=== Records supplied ===

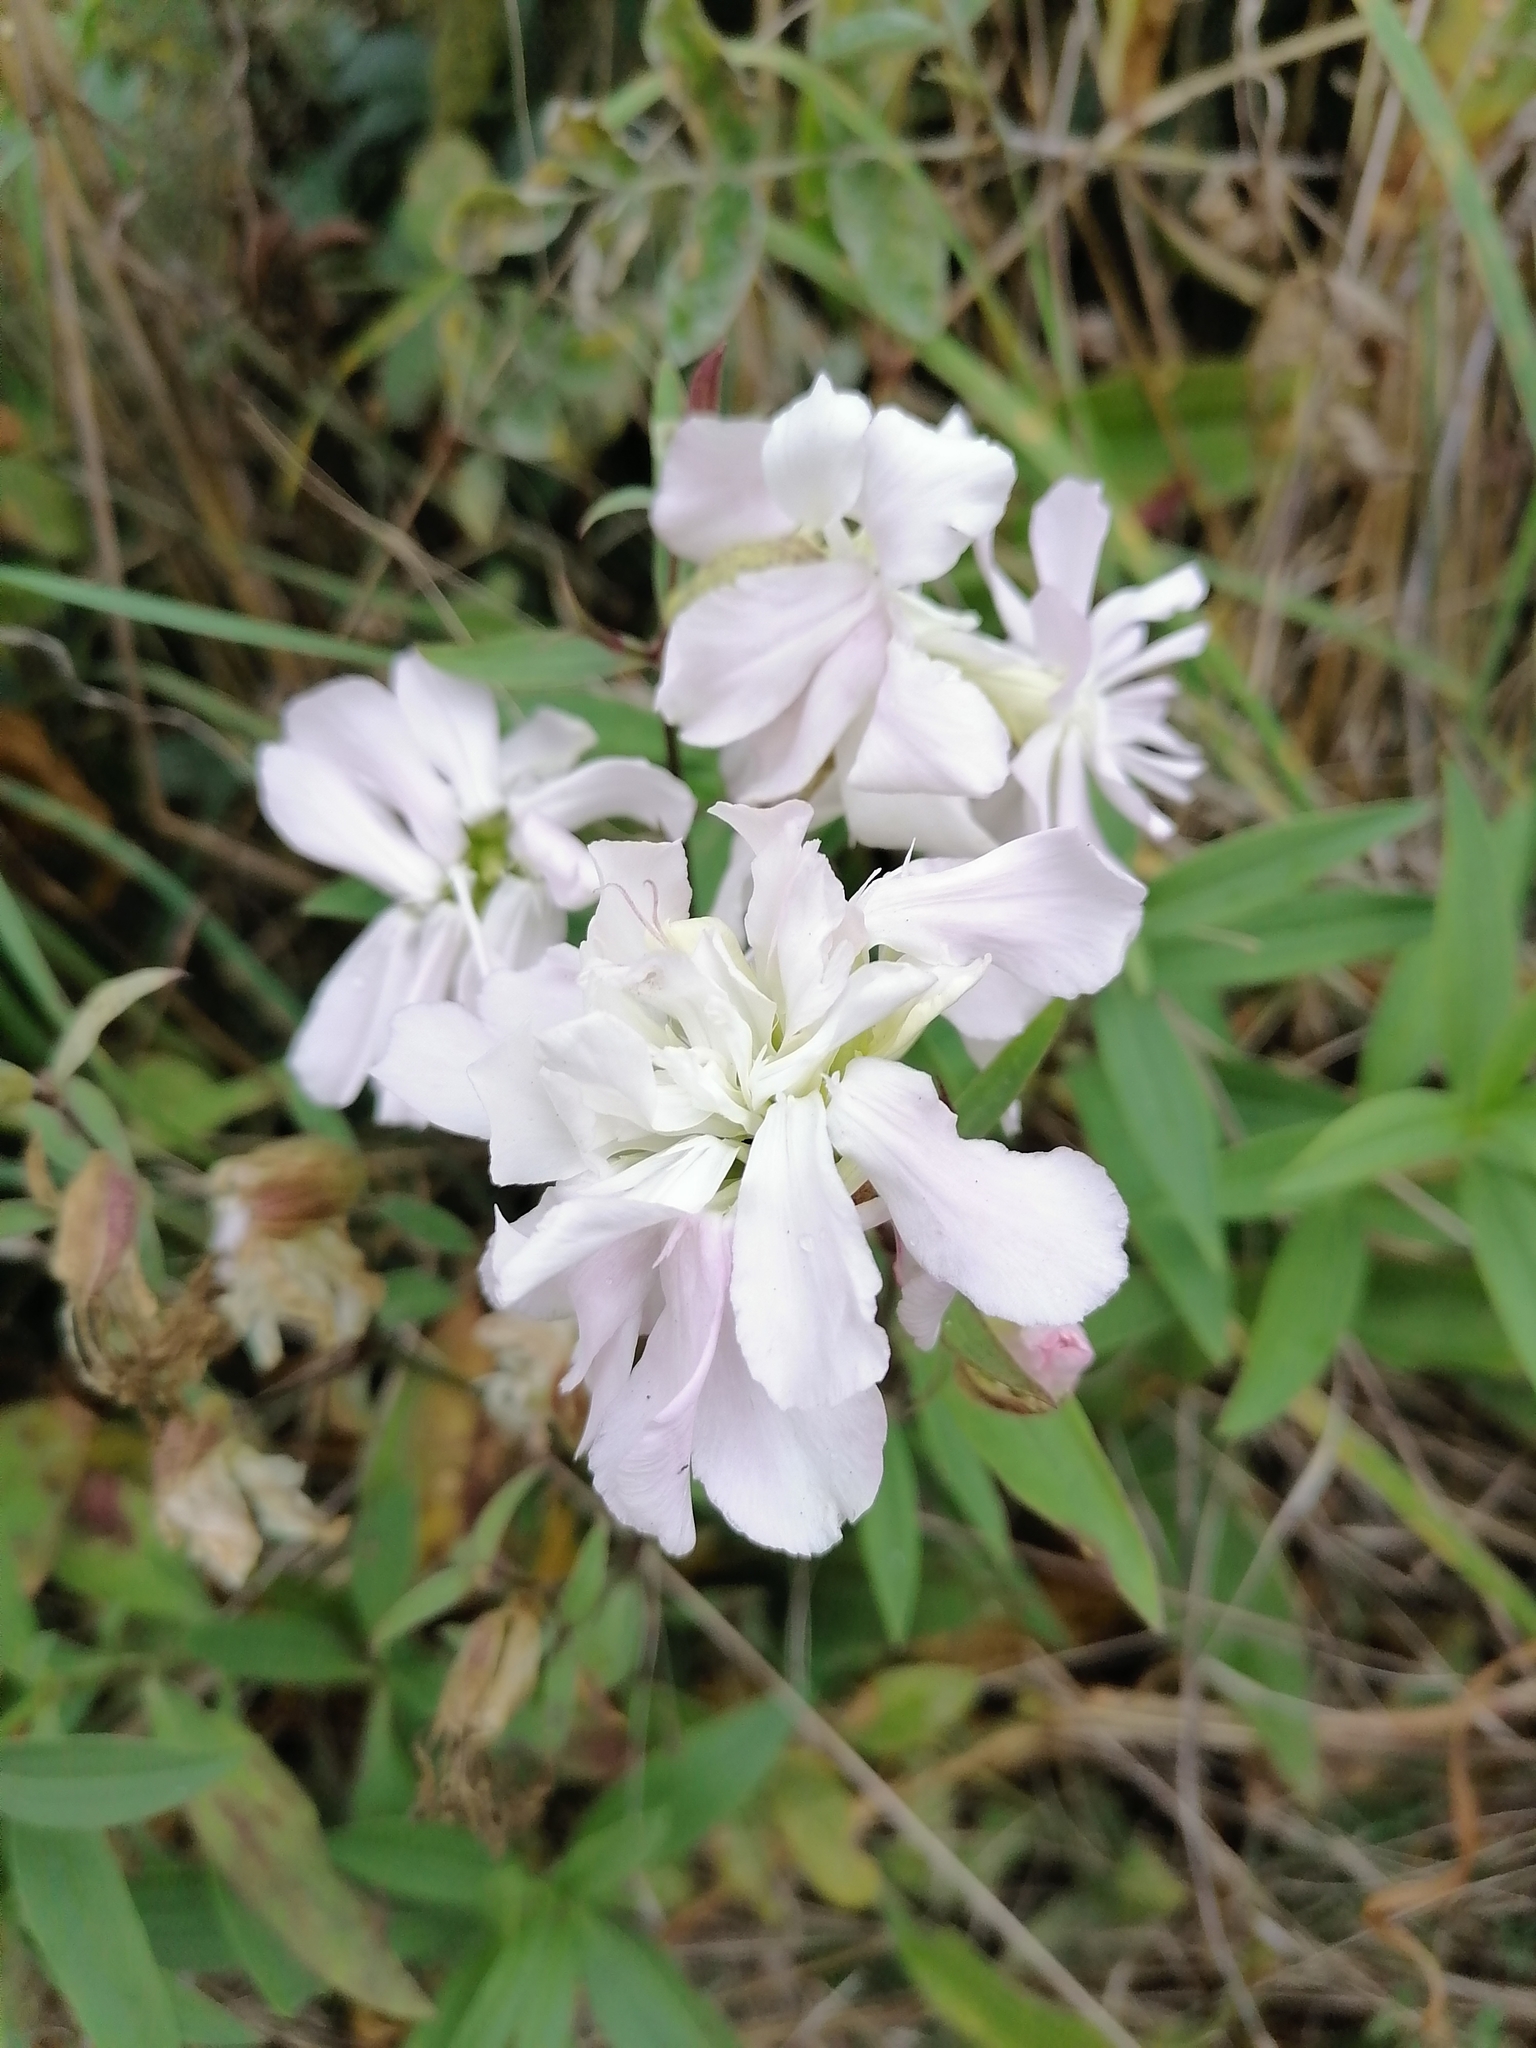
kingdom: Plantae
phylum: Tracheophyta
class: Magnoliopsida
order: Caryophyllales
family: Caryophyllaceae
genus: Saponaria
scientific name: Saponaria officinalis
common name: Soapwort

===

_Problem to solve_
Print every text line in the records above, character for character, and leave the pictures out.

_Exercise answer_
kingdom: Plantae
phylum: Tracheophyta
class: Magnoliopsida
order: Caryophyllales
family: Caryophyllaceae
genus: Saponaria
scientific name: Saponaria officinalis
common name: Soapwort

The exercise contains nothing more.